**DESCRIPTION OF THE TASK:** Could you carry on the write-up defining the 四 notation and its "less than" relation, picking up right after its last line?

══ SOURCE PASSAGE

My second notation thingy (not sure what it classifies as). Hopefully it will be well-defined this time.
Thanks to Kanrokoti, P-adic
Parts of this were copied from Kanrokoti's non-restricted 三 function because I'm sorta lazy, go check out the original here.
Notation[]
Here, I will define the character string which I will use for defining the notation. I define two sets \(T\) and \(PT\) of formal strings consisting of \(0\), \(\textrm{四}\), \(+\), \((\), \()\) and commas in the following recursive way:
- \(0 \in T\).
- For any \((a, b) \in T^2\), \(\textrm{四}_a(b) \in PT \cap T\).
- For any \((a_1, a_2, ..., a_m) \in PT^m\) such that \(2 \leq m < \infty\), \(a_1 + a_2 + ... + a_m \in T\).
To differentiate between strings and ordinals, I will write \(0\) as \(\$0\), \(\textrm{四}_0(0)\) as \(\$1\), \(\underbrace{$1 + $1 ... + $1}_n\) as \(\$n\) and \(\textrm{四}_0(\$1)\) as \(\$\omega\).
Relation[]
Next, I will define the binary "less than" relation for defining the notation. For \(X, Y \in T^2\), I define a binary relation \(X < Y\) in the following recursive way:
- If \(X = 0\), \(X < Y\) is equivalent to \(Y \neq 0\).
- If \(Y = 0\), \(X < Y\) is false.
- Suppose \(X = \textrm{四}_a(b)\) for some \((a, b) \in T^2\).
- Suppose \(Y = \textrm{四}_c(d)\) for some \((c, d) \in T^2\).

════
══ DATASET EXTRACT

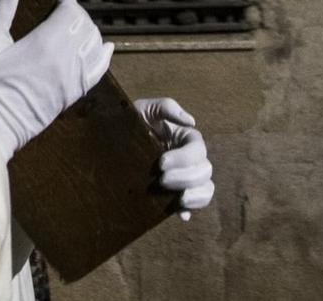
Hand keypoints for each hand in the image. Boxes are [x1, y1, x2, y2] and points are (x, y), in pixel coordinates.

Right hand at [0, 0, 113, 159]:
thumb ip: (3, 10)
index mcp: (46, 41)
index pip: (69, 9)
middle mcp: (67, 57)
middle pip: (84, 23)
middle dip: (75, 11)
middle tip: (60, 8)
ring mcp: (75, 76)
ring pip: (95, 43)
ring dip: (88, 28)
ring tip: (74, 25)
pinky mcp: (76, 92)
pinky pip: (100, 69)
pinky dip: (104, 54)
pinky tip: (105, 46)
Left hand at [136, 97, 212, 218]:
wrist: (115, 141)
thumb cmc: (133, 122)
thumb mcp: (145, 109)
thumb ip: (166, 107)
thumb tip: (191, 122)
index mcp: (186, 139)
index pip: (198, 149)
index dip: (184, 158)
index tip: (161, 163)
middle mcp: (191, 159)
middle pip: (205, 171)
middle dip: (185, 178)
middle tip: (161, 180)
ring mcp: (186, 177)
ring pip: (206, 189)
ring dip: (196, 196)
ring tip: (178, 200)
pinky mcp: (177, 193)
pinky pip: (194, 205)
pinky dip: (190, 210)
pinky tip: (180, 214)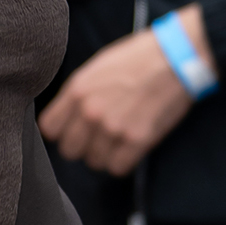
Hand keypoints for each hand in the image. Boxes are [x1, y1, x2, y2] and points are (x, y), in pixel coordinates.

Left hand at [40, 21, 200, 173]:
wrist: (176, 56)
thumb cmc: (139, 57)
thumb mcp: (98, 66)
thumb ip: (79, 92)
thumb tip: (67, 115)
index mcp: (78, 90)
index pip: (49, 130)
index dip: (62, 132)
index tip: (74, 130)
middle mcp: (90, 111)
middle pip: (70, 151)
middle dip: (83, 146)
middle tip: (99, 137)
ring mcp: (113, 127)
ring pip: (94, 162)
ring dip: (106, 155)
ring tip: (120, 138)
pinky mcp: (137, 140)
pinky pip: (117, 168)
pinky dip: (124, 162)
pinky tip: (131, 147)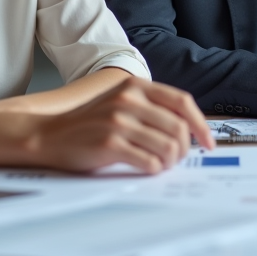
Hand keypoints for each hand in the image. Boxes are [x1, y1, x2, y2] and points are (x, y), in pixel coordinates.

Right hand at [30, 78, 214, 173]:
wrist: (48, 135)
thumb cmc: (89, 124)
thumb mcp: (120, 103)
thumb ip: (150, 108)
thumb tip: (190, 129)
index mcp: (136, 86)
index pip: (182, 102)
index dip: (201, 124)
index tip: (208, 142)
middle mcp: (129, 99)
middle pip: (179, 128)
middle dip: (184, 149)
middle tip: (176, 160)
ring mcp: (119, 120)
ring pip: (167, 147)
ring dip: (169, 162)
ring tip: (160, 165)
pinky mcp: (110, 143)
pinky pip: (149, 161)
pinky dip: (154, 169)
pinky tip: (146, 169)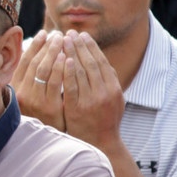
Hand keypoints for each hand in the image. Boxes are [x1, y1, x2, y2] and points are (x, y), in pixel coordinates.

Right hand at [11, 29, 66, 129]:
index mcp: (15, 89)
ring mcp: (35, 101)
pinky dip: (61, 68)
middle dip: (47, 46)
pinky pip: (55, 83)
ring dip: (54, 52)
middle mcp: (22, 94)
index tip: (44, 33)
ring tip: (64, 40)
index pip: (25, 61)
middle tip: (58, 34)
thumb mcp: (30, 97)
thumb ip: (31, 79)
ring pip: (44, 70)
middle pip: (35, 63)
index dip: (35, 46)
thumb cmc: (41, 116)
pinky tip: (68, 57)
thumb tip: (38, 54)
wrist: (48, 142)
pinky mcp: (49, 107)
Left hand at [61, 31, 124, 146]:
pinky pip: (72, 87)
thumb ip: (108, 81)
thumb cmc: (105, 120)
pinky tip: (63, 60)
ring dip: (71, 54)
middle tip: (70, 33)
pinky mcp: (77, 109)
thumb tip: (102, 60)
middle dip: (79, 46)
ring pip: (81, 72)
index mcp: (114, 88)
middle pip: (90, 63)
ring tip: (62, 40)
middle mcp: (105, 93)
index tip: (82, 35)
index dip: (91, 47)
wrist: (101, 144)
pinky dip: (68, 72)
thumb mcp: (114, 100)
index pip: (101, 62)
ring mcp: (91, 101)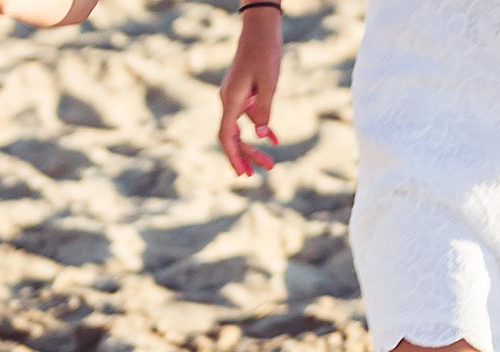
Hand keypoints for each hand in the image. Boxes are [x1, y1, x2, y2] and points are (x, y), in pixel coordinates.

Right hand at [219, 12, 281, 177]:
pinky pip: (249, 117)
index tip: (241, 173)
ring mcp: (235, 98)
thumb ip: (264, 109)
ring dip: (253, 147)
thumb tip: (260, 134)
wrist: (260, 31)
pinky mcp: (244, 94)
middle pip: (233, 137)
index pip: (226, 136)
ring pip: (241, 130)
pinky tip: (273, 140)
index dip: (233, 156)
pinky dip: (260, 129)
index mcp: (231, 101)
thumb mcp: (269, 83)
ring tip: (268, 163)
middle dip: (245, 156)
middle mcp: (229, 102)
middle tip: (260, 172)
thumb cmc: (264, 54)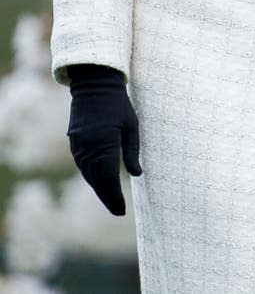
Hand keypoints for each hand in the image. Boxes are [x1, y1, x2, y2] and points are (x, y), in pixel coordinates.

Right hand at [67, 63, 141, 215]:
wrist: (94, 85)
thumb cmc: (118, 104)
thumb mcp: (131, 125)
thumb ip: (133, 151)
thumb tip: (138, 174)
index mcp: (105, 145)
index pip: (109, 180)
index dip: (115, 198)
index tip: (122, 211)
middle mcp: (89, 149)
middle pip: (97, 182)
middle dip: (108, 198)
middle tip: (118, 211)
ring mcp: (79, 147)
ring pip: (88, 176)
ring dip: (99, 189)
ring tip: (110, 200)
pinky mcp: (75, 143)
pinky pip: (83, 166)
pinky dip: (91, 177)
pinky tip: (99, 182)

════

**SOLVED PROBLEM:**
- If \(a = c\), \(X < Y\) is equivalent to \(b < d\).
- If \(a \neq c\), \(X < Y\) is equivalent to \(a < c)\).
- If \(Y = a_1 + a_2 + ... + a_m\) for some \((a_1, a_2, ..., a_m) \in PT^m\) and \(2 \leq m < \infty\), \(X < Y\) is equivalent to \(X = Y_1\) or \(X < Y_1\).
- Suppose \(Y = \textrm{四}_c(d)\) for some \((c, d) \in T^2\).
- Suppose \(X = a_1 + a_2 + ... + a_m\) for some \((a_1, a_2, ..., a_m) \in PT^m\) and \(2 \leq m < \infty\).
- If \(Y = \textrm{四}_c(d)\) for some \((c, d) \in T^2\), \(X < Y\) is equivalent to \(c < Y\) and \(d < Y\).
- Suppose \(Y = b_1 + b_2 + ... + b_{m'}\) for some \((a_1, a_2, ..., a_m) \in PT^m\) and \(2 \leq m < \infty\).
- Suppose \(a_1 = b_1\).
- If \(m = 2\) and \(m' = 2\), \(X < Y\) is equivalent to \(a_2 < b_2\).
- If \(m = 2\) and \(m' > 2\), \(X < Y\) is equivalent to \(a_2 < b_2 + ... + b_{m'}\).
- If \(m > 2\) and \(m' = 2\), \(X < Y\) is equivalent to \(a_2 + ... + a_m < b_2\).
- If \(m > 2\) and \(m' > 2\), \(X < Y\) is equivalent to \(a_2 + ... + a_m < b_2 + ... + b_{m'}\).
- If \(a_1 \neq b_1\), \(X < Y\) is equivalent to \(a_1 < b_1\).
- Suppose \(a_1 = b_1\).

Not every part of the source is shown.